Aperçu
C'est parti : Pakistan 2-0 Afghanistan, trophée du Jubilé de diamant sécurisé au National Stadium de Malé jeudi soir. L'équipe de Stephen Constantine a mis fin à une attente de 35 ans pour un titre international individuel, soutenant l'élan qui les avait déjà portés jusqu'à leur première finale senior depuis 1991. L'Afghanistan de Vincenzo Annese est arrivé comme l'équipe la mieux reposée mais n'a jamais établi le contrôle après avoir concédé tôt, et leur frustration est devenue l'histoire du match.
Déroulement du match
La percée du Pakistan est arrivée à la 24e minute lorsque Otis Khan a fourni Shayak Dost pour l'ouverture du score. C'était un motif simple et décisif qui reflétait la consigne de Constantine : garder Khan entre les lignes, alimenter Dost tôt et forcer l'Afghanistan à courir après le ballon.

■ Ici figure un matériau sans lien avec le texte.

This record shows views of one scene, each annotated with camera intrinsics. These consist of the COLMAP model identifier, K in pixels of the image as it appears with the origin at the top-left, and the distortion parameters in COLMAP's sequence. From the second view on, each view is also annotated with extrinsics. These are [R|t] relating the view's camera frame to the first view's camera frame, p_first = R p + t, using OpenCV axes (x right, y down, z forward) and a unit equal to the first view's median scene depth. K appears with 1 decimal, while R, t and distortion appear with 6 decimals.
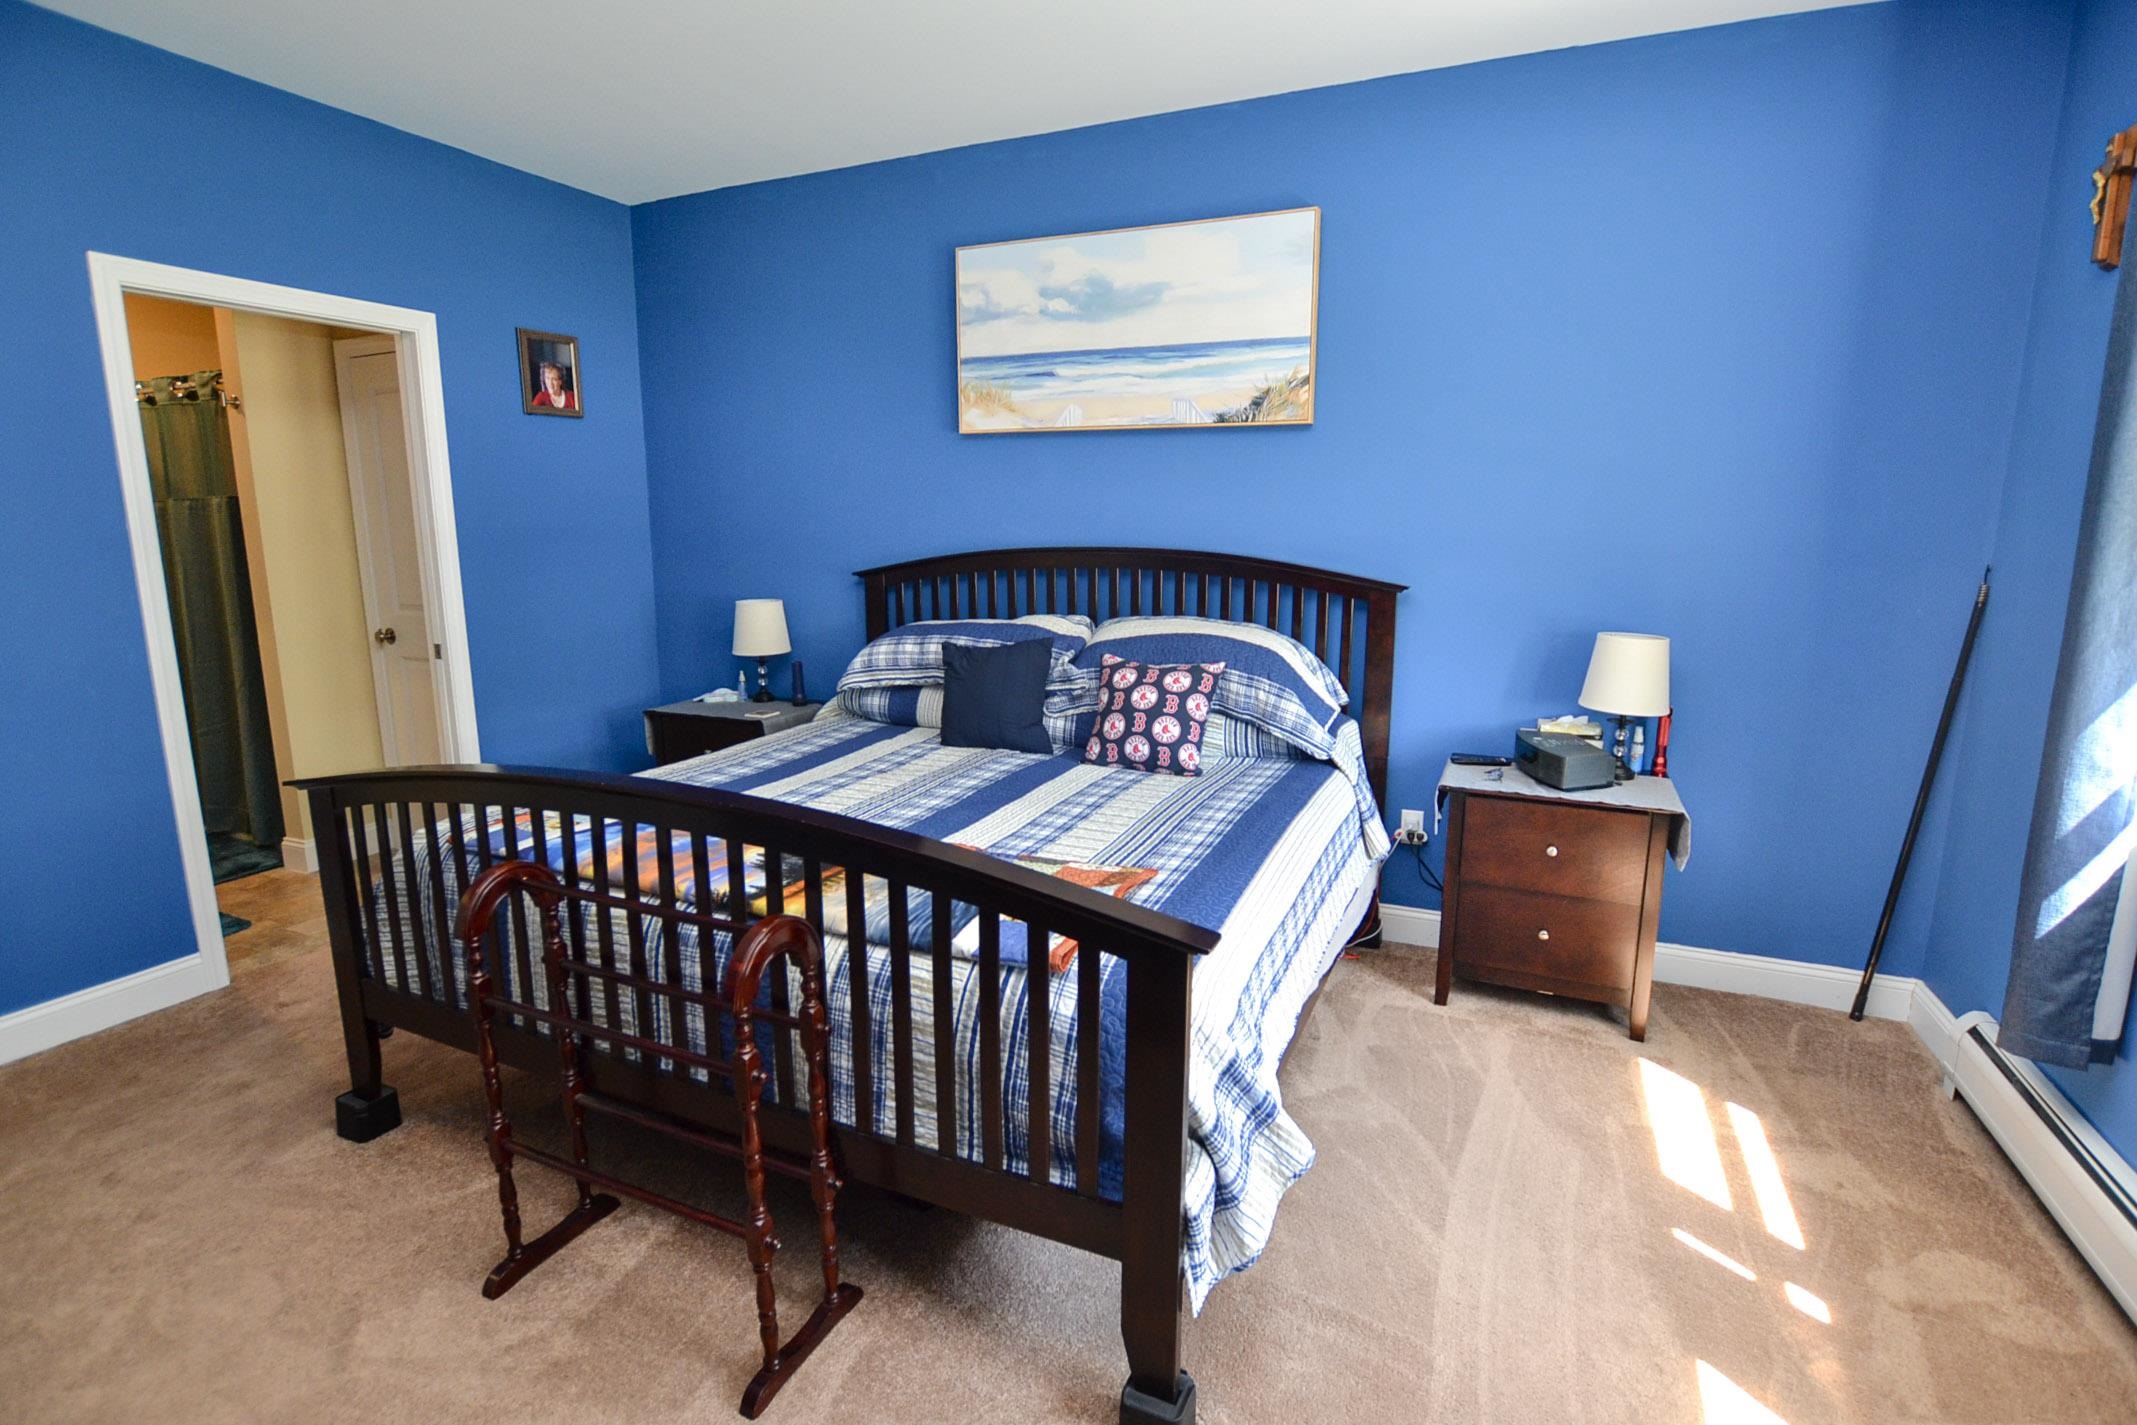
lens RADIAL K [[1051.8, 0, 1068.5], [0, 1051.8, 712.5], [0, 0, 1]] dist [-0.032218, 0.000347]
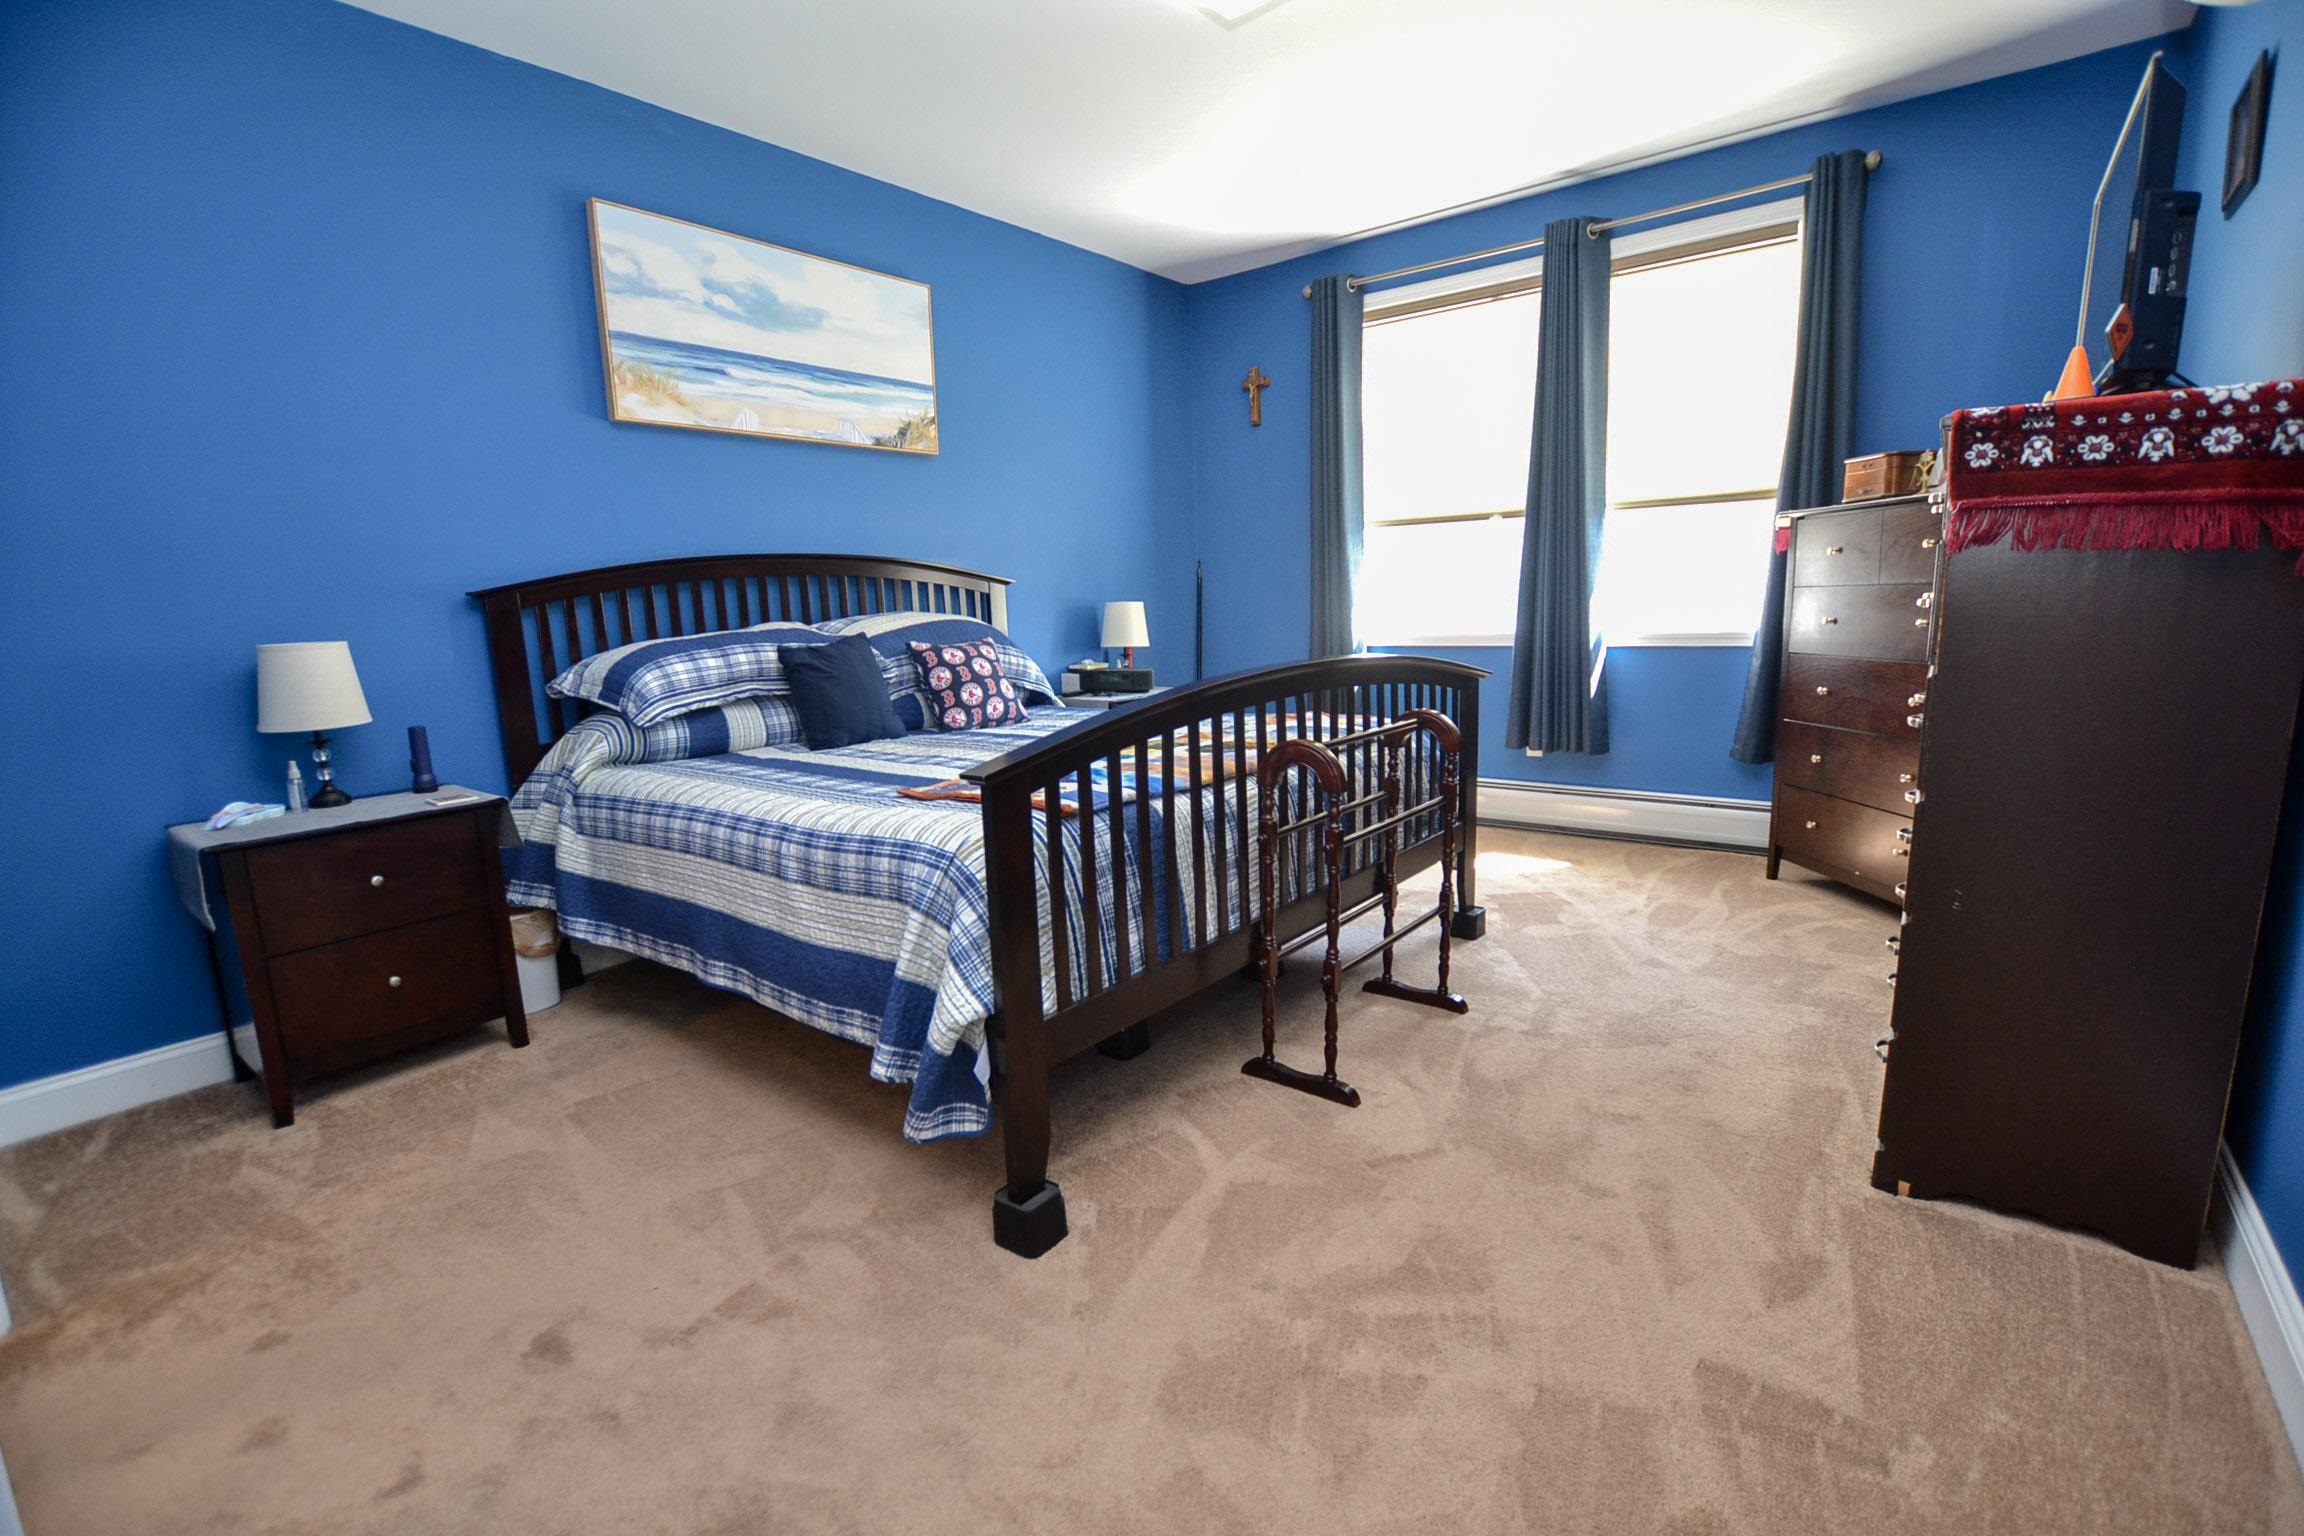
lens RADIAL K [[1012.5, 0, 1152.0], [0, 1012.5, 768.0], [0, 0, 1]] dist [-0.028230, 0.000093]
pose [[0.245477, -0.170351, 0.954317, -0.882102], [0.215249, 0.969442, 0.117683, 0.003013], [-0.945203, 0.176528, 0.274644, 0.459486]]
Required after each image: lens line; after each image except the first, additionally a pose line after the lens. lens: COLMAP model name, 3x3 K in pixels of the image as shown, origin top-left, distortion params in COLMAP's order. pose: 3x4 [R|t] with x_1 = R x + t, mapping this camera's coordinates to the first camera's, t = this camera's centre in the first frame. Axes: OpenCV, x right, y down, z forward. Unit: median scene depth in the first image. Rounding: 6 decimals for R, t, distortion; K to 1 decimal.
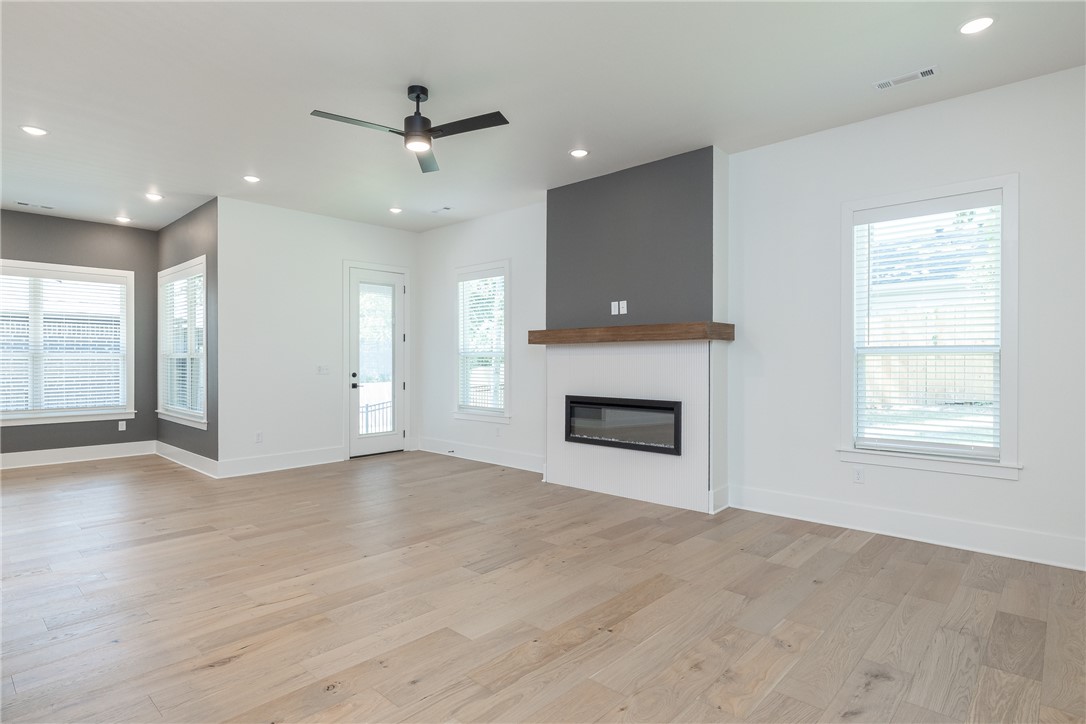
lens RADIAL K [[573.8, 0, 543.8], [0, 573.8, 362.6], [0, 0, 1]] dist [0.000038, -0.000888]
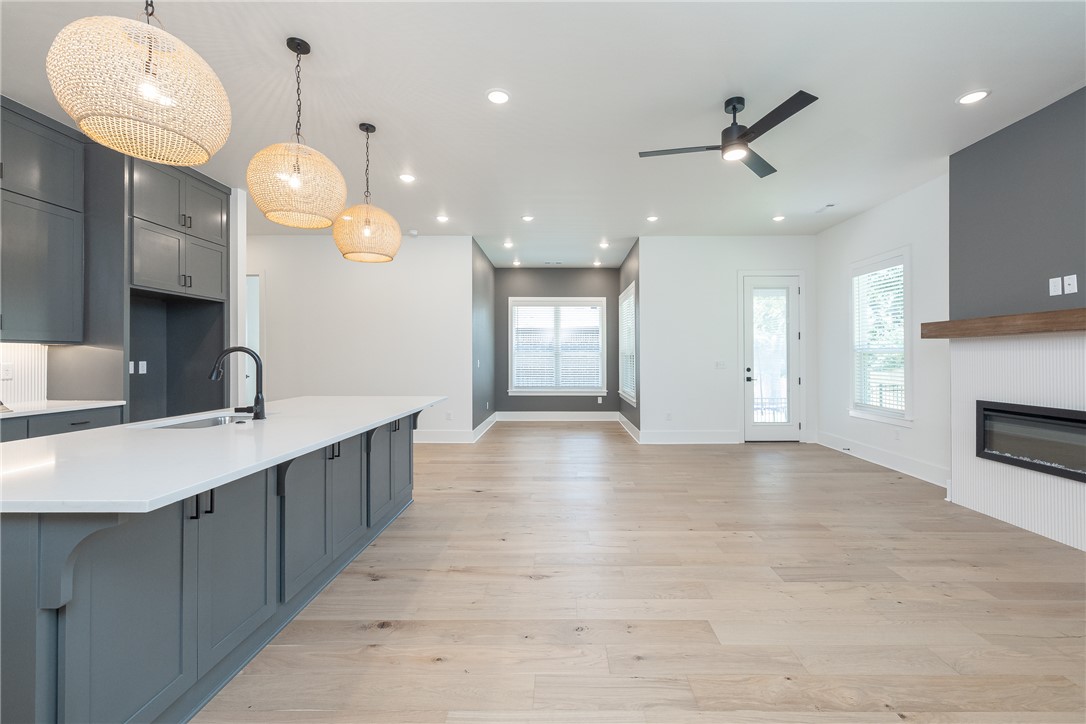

La réponse n'est jamais venue. La possession de l'Afghanistan était stérile, leurs transitions désarticulées chaque fois que le Pakistan réinitialisait son bloc.
L'acte de clôture, scellé à la quatrième minute de temps additionnel par Harun Hamid après une passe décisive d'Easah Suliman, a souligné comment le Pakistan a géré le timing. L'Afghanistan a engagé des joueurs vers l'avant, le Pakistan a attendu la fenêtre de contre-attaque, et Suliman a trouvé la passe qui a mis fin à la rencontre. Le deuxième but a embelli le contrôle que le Pakistan avait déjà exercé.
Analyse tactique
Constantine n'a pas révélé sa forme exacte dans la feuille officielle, pourtant sur le terrain, le Pakistan était organisé avec un triangle médian compact. Les joueurs de largeur suivaient les arrières latéraux afghans, permettant à la ligne défensive de maintenir sa profondeur et de nier l'espace derrière. Le Pakistan n'a jamais pressé haut longtemps, préférant contester les secondes balles et diriger le jeu vers Khan, dont la distribution dictait le tempo.
Annese a fait tourner ses attaquants mais n'a jamais résolu le problème d'espacement autour du double écran du Pakistan. Les milieux de terrain afghans prenaient trop de touches, dérivaient horizontalement et offraient à Dost et Hamid le temps de récupérer. Sans égalisation précoce, l'équipe d'Annese a progressivement perdu du rythme, le match se transformant en une série de duels perdus et de diagonales plein d'espoir que les défenseurs centraux du Pakistan ont facilement gérés.
Chiffres clés
La passe décisive de Khan pour Dost sera au cœur de la campagne, pourtant son plus large volume de jeu comptait tout autant. Il a gardé le ballon en mouvement, achetant du temps pour que la défense se stabilise. Dost a continué de justifier la confiance de Constantine, concluant l'occasion qui a défini le match et imposant le ton par un pressing inflexible. Lorsque la fatigue a menacé, Suliman a fourni de la clarté dans la dernière passe pour Hamid. Ce but tardif était plus qu'une assurance ; il démontrait la croyance de l'équipe en sa capacité à terminer les matchs selon ses propres termes.
Discipline et gestion du jeu
L'arbitre a averti un joueur afghan à la 23e minute, un autre afghan à la 28e minute, et trois joueurs pakistanais à la 38e, 40e et 83e minutes. Le cluster de cartons refletait comment les deux équipes se battaient pour le contrôle du milieu de terrain. Le Pakistan a absorbé les avertissements et ralenti le tempo. L'Afghanistan n'a jamais réussi à convertir son agressivité en pression significative.
Statistiques
Les statistiques officielles du match n'ont pas été publiées au moment de la publication.
Quelles sont les prochaines étapes
Le Pakistan se tourne désormais vers ses plans de qualification pour la Coupe du Monde plus tard dans l'année avec la croyance restaurée et un trophée dans le cabinet pour le prouver. L'Afghanistan quitte Malé déçu, nécessitant qu'Annese stabilise rapidement le onze avant que son propre calendrier de qualification ne se resserre.